La Bruyère s'était vite dégoûté du métier de prédicateur et nous en a dit les raisons (2). D'abord l'éloquence de la chaire est l'œuvre de la grâce divine. La sainteté du prédicateur en fait la plus grande partie. « Pour ce qui y entre d'humain et du talent de l'orateur, c'est chose cachée, connue de peu de personnes et d'une difficile exécution: quel art en ce genre pour plaire en persuadant! Il faut marcher par des chemins battus, dire ce qui a été dit, et ce que l'on prévoit que vous allez dire. Les matières sont grandes, mais usées et triviales; les principes sûrs, mais dont les auditeurs pénètrent les conclusions d'une seule vue. Il y entre des sujets qui sont sublimes; mais qui peut traiter le sublime? Il y a des mystères que l'on doit expliquer, et qui s'expliquent mieux par une leçon de l'école que par un discours oratoire. La morale même de la chaire, qui comprend une matière aussi vaste et aussi diversifiée que le sont les mœurs des hommes, roule sur les mêmes pivots, retrace les mêmes images, et se prescrit des bornes bien plus étroites que la satire (3); après l'invective commune contre les honneurs, les richesses et le plaisir, il ne reste plus à l'orateur qu'à courir à la fin de son discours et à congédier l'assemblée.
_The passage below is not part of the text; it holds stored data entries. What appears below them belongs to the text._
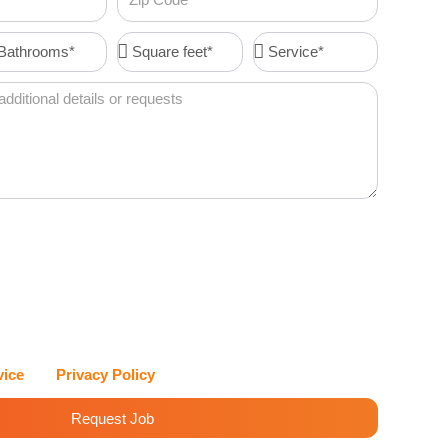
Code
throoms*
Square
Service*
feet*
I agree to receive account-related messages (e.g., order
 resets, service updates) via text message from Cleenora
vices at the phone number I provide. Message frequency
es may apply. I can reply STOP at any time to opt out, or
eenora Maids and Cleaning Services values my privacy and
with care.
vice
and
Privacy Policy
for details.
Request Job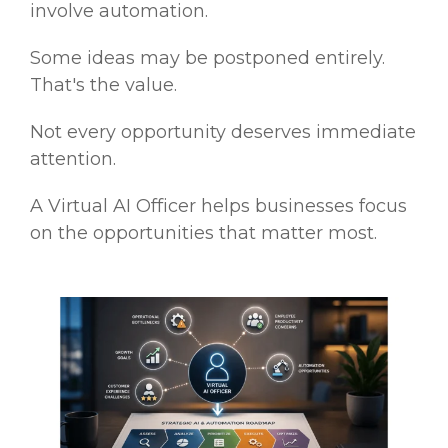
involve automation.
Some ideas may be postponed entirely.
That's the value.
Not every opportunity deserves immediate
attention.
A Virtual AI Officer helps businesses focus
on the opportunities that matter most.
Si quelquefois on pleure, si on est ému, après avoir fait attention au génie et au caractère de ceux qui font pleurer, peut-être conviendrat-on que c'est la matière qui se prêche elle-même, et notre intérêt le plus capital qui se fait sentir; que c'est moins une véritable éloquence que la ferme poitrine du missionnaire qui nous ébranle et qui cause en nous ces mouvements. Enfin le prédicateur n'est point soutenu, comme l'avocat, par des faits toujours nouveaux, par de différents événements, par des aventures inouïes; il ne s'exerce point sur les questions douteuses, il ne fait point valoir les violentes conjectures et

(1) Chap. XV, no 1.

(2) Chap. XV, no 24 et no 26.

(3) Les neuf premières satires de Boileau.